The court further expressed the view that in present times it is not uncommon for young couples to purchase property with the intention of renovating it to suit their needs and that a wooden home is easily renovated at relatively little cost compared to that of a brick home.

The court held that a reasonable man purchasing a wooden house would expect to be able to renovate it and would not have expected to find false ceilings and cement screed covering the wooden floors.

The court agreed with the Purchasers’ statement that if there had been no defect the Seller would have had nothing to level. The court was of the opinion that the unlevel wooden floors had been a concern for the Seller but because she did not testify the court was unable to ascertain whether this was for aesthetic reasons or not.

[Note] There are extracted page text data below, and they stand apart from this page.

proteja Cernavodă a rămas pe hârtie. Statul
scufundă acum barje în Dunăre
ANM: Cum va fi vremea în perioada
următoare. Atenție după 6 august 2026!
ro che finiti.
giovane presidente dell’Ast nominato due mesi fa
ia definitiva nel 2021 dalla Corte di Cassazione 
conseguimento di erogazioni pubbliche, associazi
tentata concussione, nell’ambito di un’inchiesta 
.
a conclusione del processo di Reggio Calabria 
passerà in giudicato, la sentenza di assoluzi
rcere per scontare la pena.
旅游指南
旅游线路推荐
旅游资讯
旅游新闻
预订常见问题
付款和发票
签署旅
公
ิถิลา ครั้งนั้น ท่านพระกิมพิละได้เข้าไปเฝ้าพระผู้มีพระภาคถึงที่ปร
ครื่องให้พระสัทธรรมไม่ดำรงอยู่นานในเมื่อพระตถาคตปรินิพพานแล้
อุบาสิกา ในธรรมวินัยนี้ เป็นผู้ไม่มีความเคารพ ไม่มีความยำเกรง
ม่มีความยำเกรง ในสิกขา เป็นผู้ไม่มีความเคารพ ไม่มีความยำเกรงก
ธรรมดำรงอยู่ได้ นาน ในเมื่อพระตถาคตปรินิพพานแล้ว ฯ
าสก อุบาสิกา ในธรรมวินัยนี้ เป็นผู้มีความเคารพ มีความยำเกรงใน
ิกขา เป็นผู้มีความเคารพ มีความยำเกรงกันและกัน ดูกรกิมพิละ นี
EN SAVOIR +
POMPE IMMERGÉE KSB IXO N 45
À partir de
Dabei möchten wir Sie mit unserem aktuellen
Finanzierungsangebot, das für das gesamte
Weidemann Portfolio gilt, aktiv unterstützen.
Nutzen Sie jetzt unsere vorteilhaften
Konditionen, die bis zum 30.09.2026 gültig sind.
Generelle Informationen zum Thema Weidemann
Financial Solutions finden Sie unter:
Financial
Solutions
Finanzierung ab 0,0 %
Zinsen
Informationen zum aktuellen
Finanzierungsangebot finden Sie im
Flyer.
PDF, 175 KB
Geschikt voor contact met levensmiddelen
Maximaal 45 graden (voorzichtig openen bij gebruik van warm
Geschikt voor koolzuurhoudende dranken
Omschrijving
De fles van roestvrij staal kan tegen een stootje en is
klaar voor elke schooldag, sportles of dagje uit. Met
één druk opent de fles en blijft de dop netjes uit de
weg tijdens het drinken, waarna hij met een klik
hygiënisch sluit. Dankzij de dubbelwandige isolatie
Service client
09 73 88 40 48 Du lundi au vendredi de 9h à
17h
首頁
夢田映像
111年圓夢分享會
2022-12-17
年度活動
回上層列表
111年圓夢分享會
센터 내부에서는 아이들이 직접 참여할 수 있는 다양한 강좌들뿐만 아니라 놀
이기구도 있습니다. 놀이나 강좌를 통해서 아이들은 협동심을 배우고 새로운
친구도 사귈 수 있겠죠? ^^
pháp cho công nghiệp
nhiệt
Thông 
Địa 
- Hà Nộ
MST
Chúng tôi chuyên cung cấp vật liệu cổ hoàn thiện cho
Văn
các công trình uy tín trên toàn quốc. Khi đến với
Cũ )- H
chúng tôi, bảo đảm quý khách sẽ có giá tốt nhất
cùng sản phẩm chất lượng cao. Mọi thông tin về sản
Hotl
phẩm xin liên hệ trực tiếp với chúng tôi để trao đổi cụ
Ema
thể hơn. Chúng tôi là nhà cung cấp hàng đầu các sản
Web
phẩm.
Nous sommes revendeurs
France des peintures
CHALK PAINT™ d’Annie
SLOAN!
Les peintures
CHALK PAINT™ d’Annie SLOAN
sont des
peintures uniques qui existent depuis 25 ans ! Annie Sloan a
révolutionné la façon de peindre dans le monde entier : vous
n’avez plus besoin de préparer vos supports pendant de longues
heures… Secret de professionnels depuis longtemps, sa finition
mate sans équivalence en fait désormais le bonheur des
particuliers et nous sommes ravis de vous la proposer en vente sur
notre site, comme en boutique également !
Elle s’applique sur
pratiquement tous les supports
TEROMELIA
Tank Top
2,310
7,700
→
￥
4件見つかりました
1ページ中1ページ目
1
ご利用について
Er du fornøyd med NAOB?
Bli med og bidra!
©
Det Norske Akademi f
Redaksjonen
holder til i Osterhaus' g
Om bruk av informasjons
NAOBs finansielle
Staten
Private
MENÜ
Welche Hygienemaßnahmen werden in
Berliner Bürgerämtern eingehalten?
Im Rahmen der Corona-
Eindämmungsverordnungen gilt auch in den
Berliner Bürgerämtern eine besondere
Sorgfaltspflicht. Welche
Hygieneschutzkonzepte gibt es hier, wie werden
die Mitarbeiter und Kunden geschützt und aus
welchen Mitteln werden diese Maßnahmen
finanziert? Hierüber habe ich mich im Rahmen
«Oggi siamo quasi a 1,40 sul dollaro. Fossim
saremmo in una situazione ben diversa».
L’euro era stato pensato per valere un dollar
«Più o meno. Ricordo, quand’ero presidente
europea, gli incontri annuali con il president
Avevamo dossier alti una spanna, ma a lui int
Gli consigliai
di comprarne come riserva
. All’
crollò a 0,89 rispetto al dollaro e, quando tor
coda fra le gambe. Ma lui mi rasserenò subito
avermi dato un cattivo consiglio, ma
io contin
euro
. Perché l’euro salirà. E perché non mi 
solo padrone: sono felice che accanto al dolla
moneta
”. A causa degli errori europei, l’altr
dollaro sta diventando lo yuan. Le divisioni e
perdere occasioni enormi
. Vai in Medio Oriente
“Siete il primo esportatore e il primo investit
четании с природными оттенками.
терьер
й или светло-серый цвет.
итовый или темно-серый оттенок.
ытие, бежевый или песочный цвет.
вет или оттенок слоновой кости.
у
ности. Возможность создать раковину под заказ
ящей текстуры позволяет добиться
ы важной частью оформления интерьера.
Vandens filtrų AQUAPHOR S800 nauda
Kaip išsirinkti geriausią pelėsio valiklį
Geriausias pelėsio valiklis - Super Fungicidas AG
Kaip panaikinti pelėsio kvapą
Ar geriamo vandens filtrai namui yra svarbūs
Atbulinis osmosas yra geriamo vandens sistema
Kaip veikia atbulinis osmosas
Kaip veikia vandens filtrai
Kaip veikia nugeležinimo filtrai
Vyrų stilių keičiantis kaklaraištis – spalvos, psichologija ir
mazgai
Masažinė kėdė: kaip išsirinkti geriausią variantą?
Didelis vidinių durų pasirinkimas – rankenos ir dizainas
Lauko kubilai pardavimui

The court accordingly found that the unlevel floors were a latent defect which only the Seller knew about and that the defect “hindered the ordinary or common use of the res vendita”.

Disclosure

The court was of the view that the dictum by Cachalia AJ in Odendaal was applicable: “where a seller recklessly tells a half truth or knows the facts but does not reveal them because he or she has not bothered to consider their significance this may also amount to fraud.”

The court, in concluding that there is an obligation on the seller to disclose any unusual or abnormal qualities of the res vendita, relied on Dibley v Furter 1951 (4) SA 71 (C) in which Van Zyl J referred to Pothiers “Treatise on Contract Sale” which states that in a contract of sale the seller is obliged in good faith to declare all that he knows about the thing sold to the purchaser, who has interest in knowing it, and that the failure to do so is against good faith. Van Zyl J concludes that “it seems therefore to me that the defect, to give rise to the obligation to disclose, need not be a redhibitory one – ie one giving rise to aedilition relief – provided that its non-disclosure would have the effect of placing the parties on unequal terms, and that when this latter takes place it is only in cases where the buyer has been really overreached that relief must be granted”.

The court in Ellis found that the unlevel floors were such an unusual feature that the Seller, even if she didn’t think them unusual, should have told the Purchasers about them - the court could only conclude that she did not do so because she had been afraid that if she had, the Purchasers would not have bought the house.

The court further found that the Seller had not considered the significance of her non-disclosure and that by her actions had intended to defeat the provisions of the voetstoots clause.

Conclusion

Disclose, disclose, disclose.

The fear of not selling a house or achieving the desired asking price should not deter a seller from making a full disclosure of all defects, patent or latent, whether the seller considers them significant or not, as the failure to do so could end up costing more in the long run.